- **Task prompt**: Carry on the text about scoring and ranking articles for a personal reading feed, starting after its final line.

- **Exercise passage**:
- - -
Next, I started thinking about what I wanted out of this. My initial brainstorm was that I want to create a scalar value for an article:

  • If the article has one tag that I follow, I want to have a 0.8 multiplier.
  • If it has two or more tags that I follow, I want it to have a 1.0 multiplier.
  • If it has no articles that I follow, I want it to have a 0.1 multiplier.

Using the above, I then want to select all articles that were published within the last 7 days. Articles published today have a score of 1. All other articles have a score of 1 - ((number of days since published) * 0.1). I want to multiply the above scalar value for the article by the score to create a confidence value. And I want the query sorted from highest confidence value to lowest.

The Challenger

In wanted a query that tells me how many of an article’s tags I follow of the top published articles.

The algorithm embedded in the following SQL statement is as follows:

  1. The highest relevance score is 1.
  2. Anything posted prior to today has a lower cap. One day old is 0.9, two days old is 0.8, etc.
  3. If I don’t follow any of the tags, I’m not overly interested. The more tags that I follow that are part on the article, the higher the value.
  4. If I don’t follow the user, that’s a slight penalty.
  5. If I don’t follow the organization, that’s a slight penalty.
  6. Give a bit more weight to someone I follow leaving a comment.
  7. Give a bit of weight to the # of comments (but don’t over indulge in flame wars)
  8. Really discredit spam.
- - -
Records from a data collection
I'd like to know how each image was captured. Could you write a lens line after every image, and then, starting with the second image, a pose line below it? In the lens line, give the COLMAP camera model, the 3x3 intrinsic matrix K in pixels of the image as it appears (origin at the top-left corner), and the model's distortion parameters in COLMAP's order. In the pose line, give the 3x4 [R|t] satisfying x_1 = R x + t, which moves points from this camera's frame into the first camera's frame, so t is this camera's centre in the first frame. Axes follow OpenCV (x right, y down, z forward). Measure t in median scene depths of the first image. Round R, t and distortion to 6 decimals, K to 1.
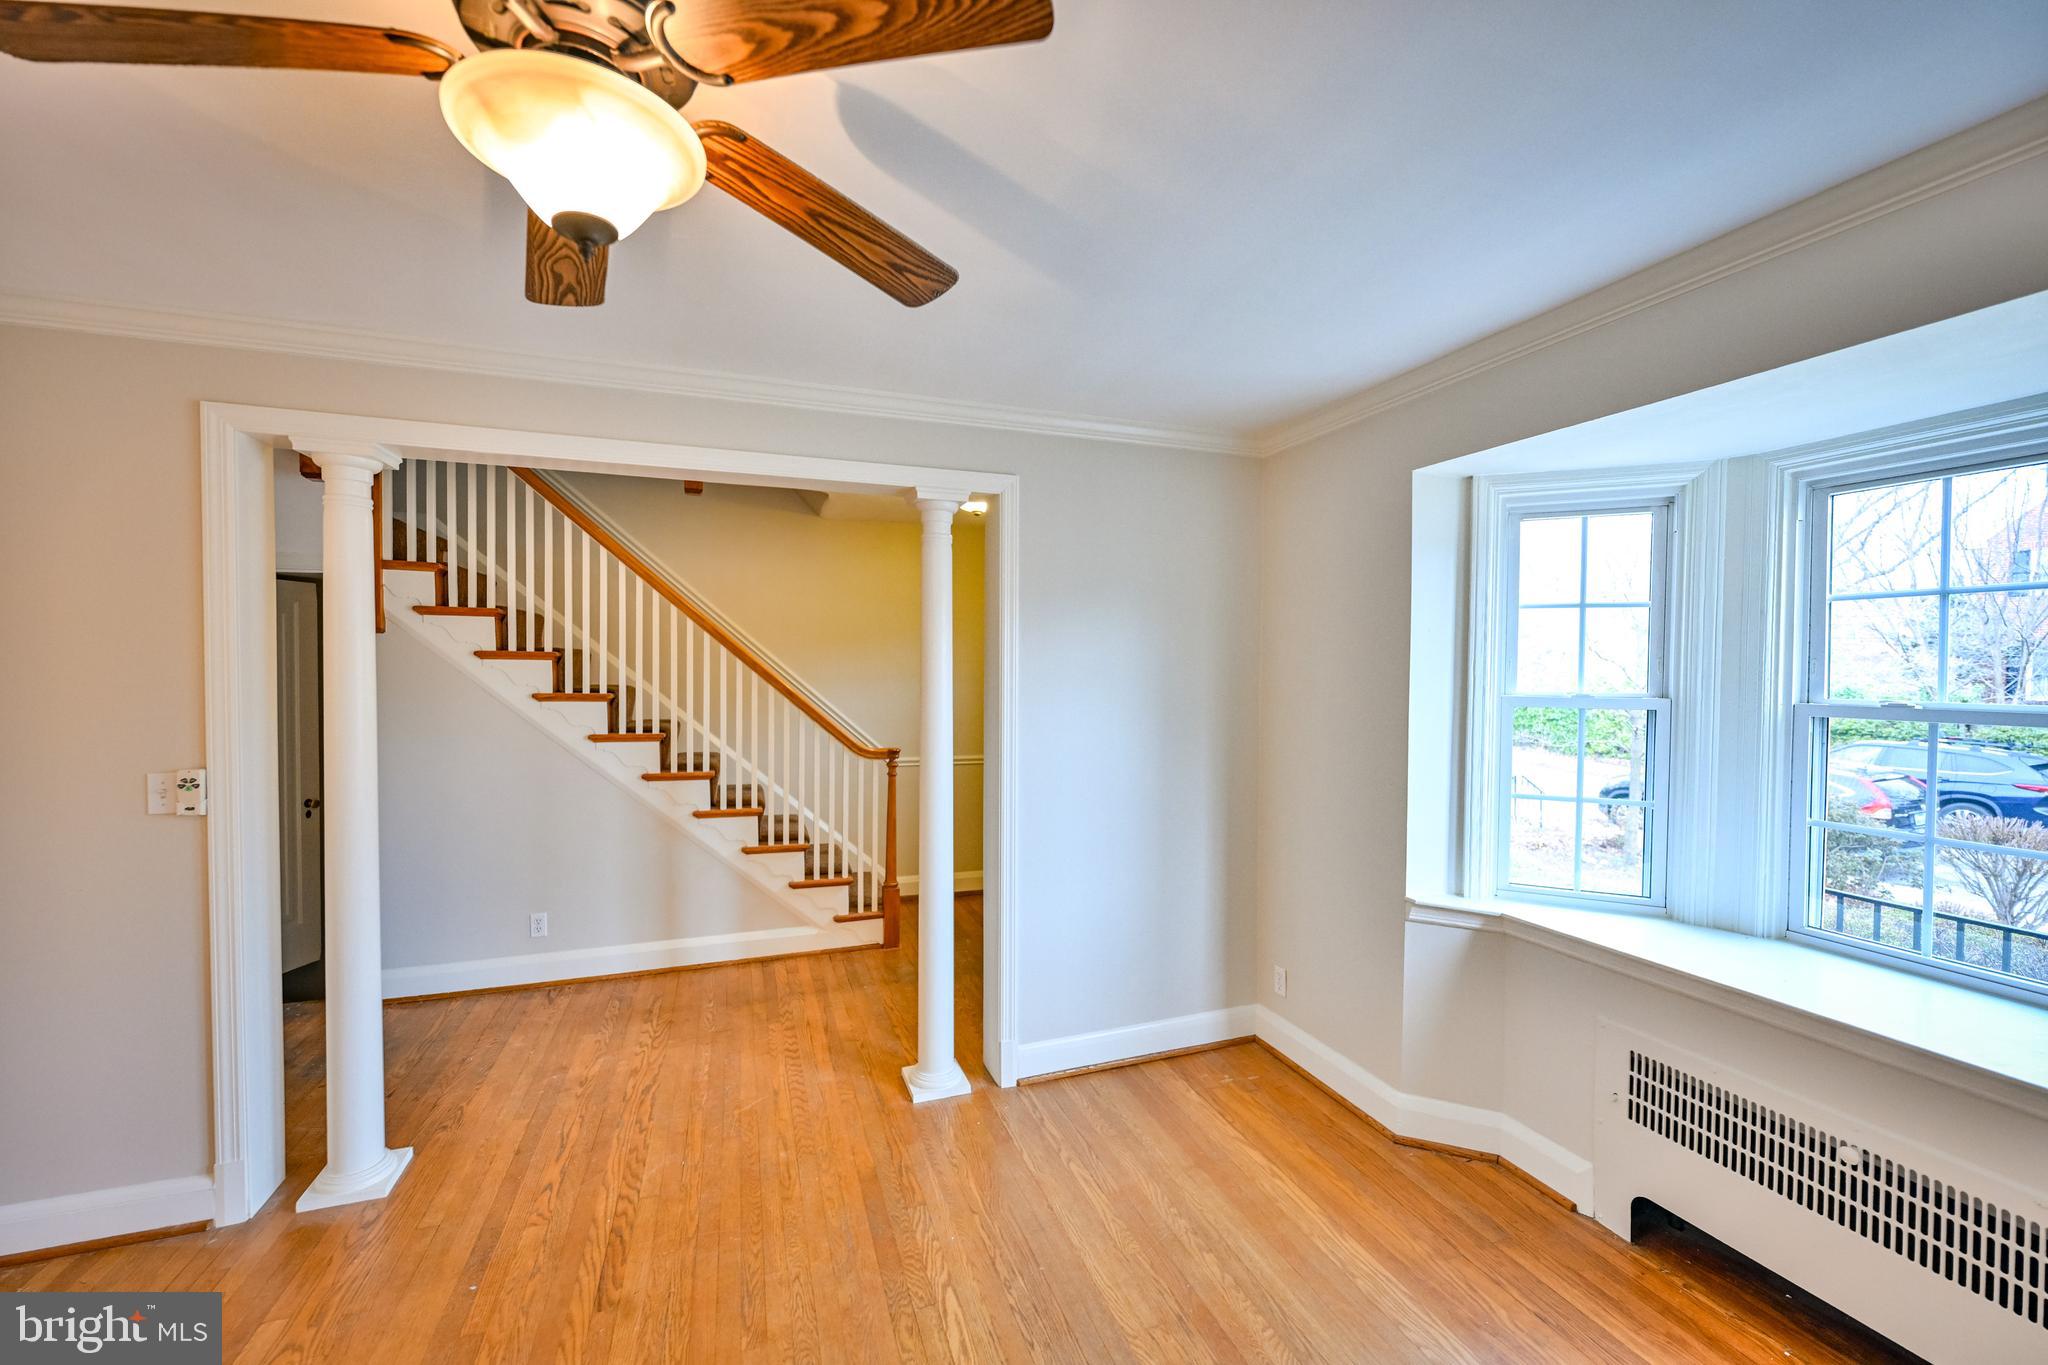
lens RADIAL K [[810.6, 0, 1019.3], [0, 810.6, 686.2], [0, 0, 1]] dist [-0.000557, 0.000309]
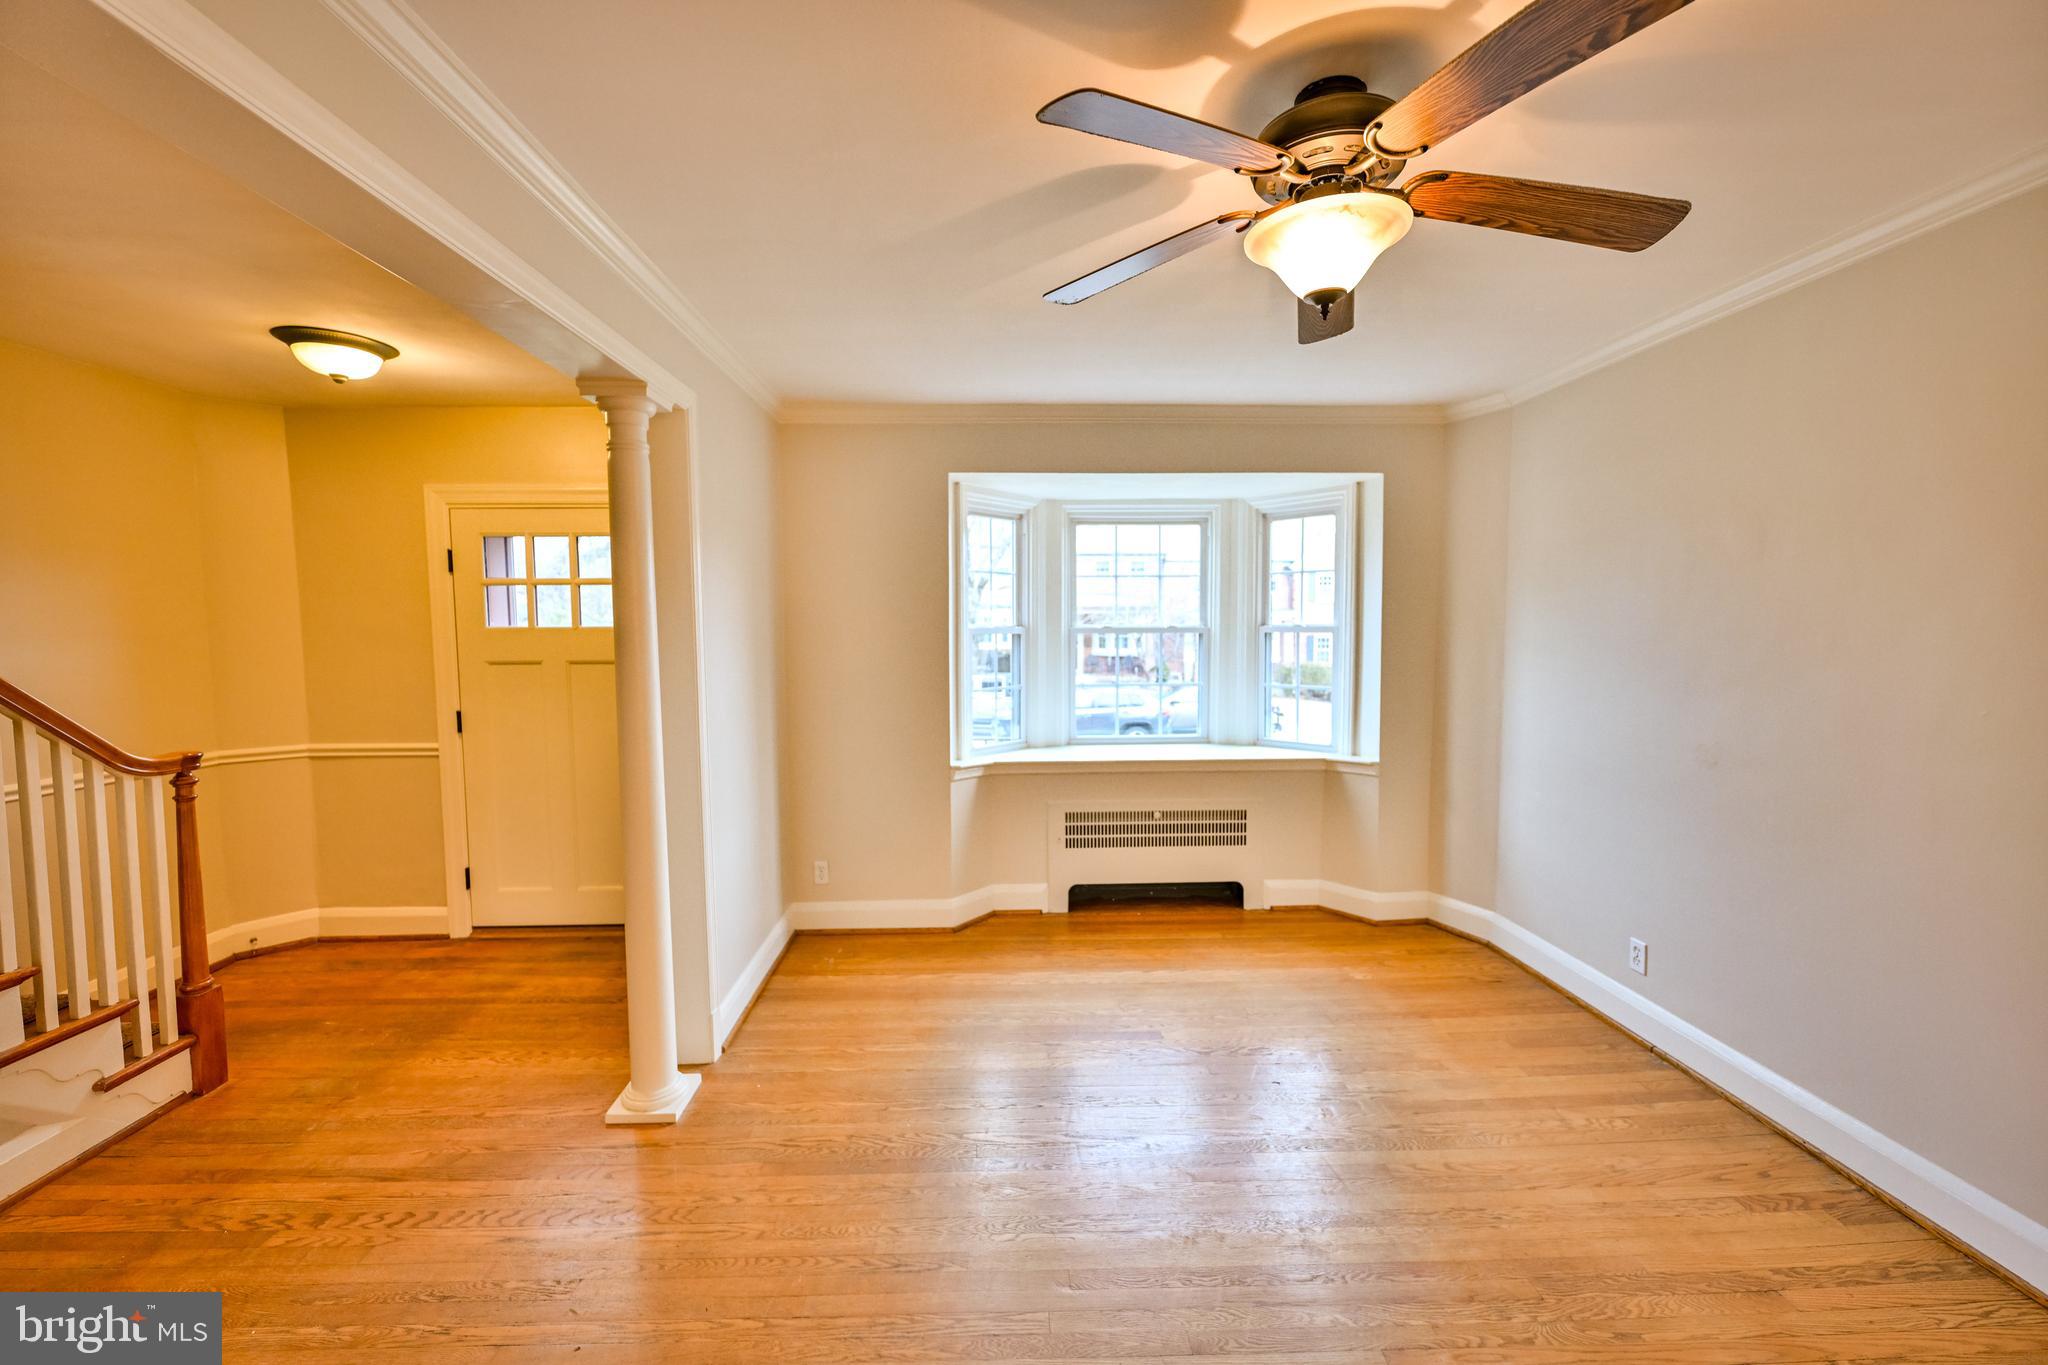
lens RADIAL K [[810.6, 0, 1020.8], [0, 810.6, 675.2], [0, 0, 1]] dist [-0.000557, 0.000309]
pose [[0.303741, -0.071413, 0.950075, -0.870898], [0.031222, 0.997397, 0.064988, 0.004755], [-0.952243, 0.009923, 0.305180, 0.433391]]
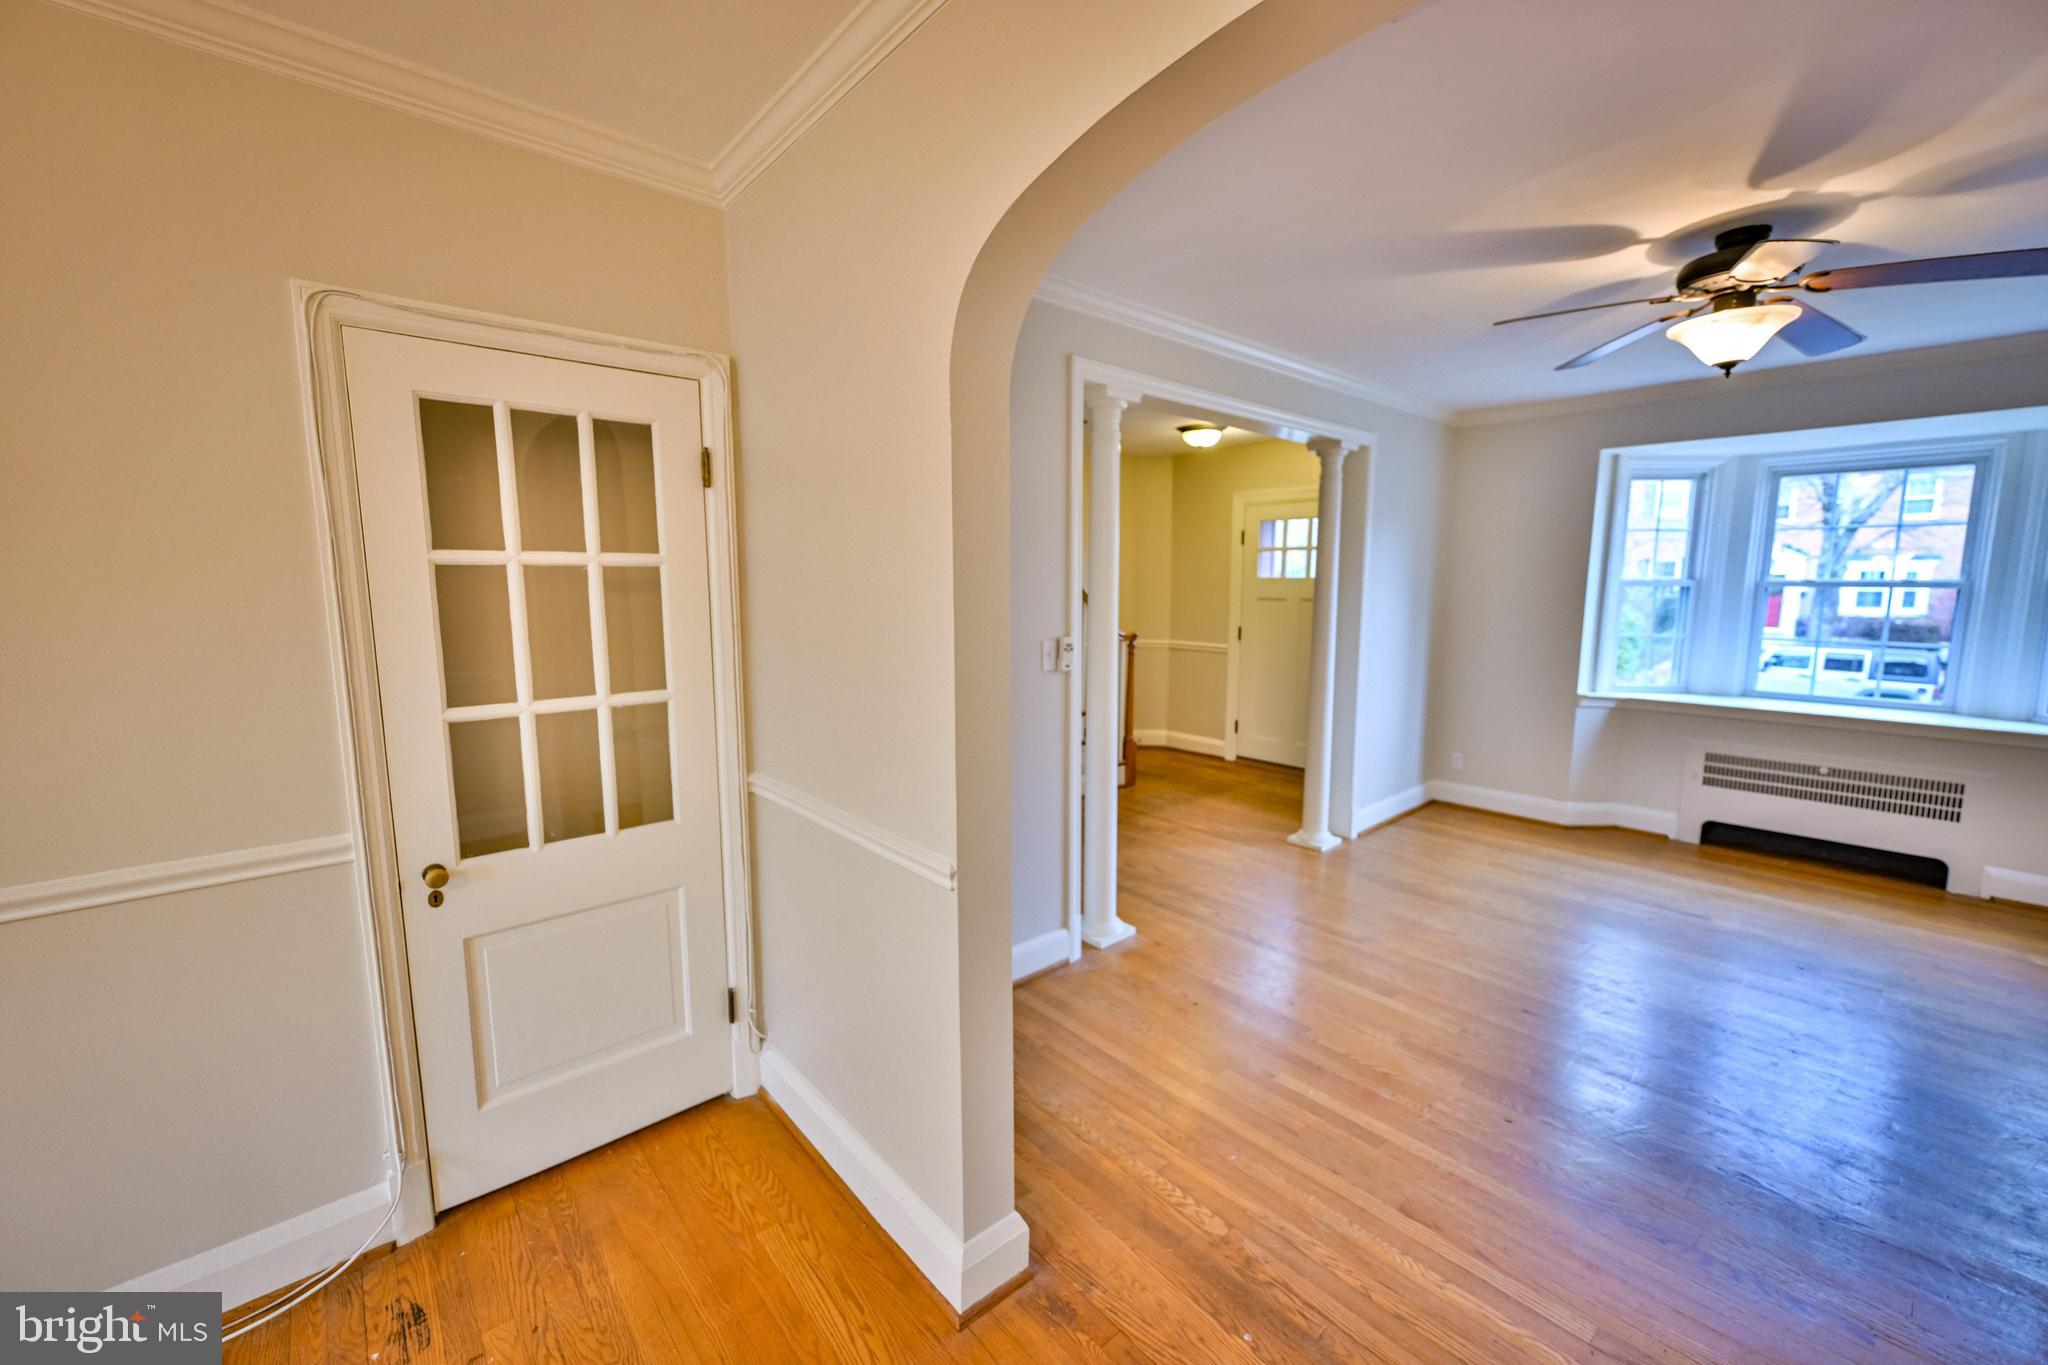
lens RADIAL K [[810.6, 0, 1014.6], [0, 810.6, 679.6], [0, 0, 1]] dist [-0.000557, 0.000309]
pose [[0.929436, -0.051287, 0.365403, -1.336983], [0.013890, 0.994454, 0.104249, 0.024881], [-0.368723, -0.091817, 0.924993, -0.192135]]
- - -
- **Your response**:
The scalars that I chose in the SQL statement are arbitrary, and we’d definitely want to tweak the values. The query’s not yet ready for primetime, but I’m curious to see it’s effect.

WITH top_articles AS (
  SELECT articles.id,
    ( (1 - (current_date - published_at::date) * 0.05) *
      (CASE articles.spaminess_rating
         WHEN 0 THEN 1
         ELSE 0.05 END) *
      (CASE ABS(articles.experience_level_rating - 5)
         WHEN 0 THEN 1
         WHEN 1 THEN 0.98
         WHEN 2 THEN 0.97
         WHEN 3 THEN 0.96
         WHEN 4 THEN 0.95
         WHEN 5 THEN 0.94
         ELSE 0.93 END) *
      (CASE COUNT(comments.id)
         WHEN 0 THEN 0.95
         WHEN 1 THEN 0.98
         WHEN 2 THEN 0.99
         ELSE 1 END) *
       (CASE COUNT(followed_tags.follower_id)
         WHEN 0 THEN 0.4
         WHEN 1 THEN 0.9
         ELSE 1 END) *
       (CASE articles.comments_count
         WHEN 0 THEN 0.9
         WHEN 1 THEN 0.94
         WHEN 2 THEN 0.95
         WHEN 3 THEN 0.98
         WHEN 4 THEN 0.999
         ELSE 1 END) *
       (CASE COUNT(followed_user.follower_id)
         WHEN 0 THEN 0.8
         WHEN 1 THEN 1
         ELSE 1 END) *
       (CASE COUNT(followed_org.follower_id)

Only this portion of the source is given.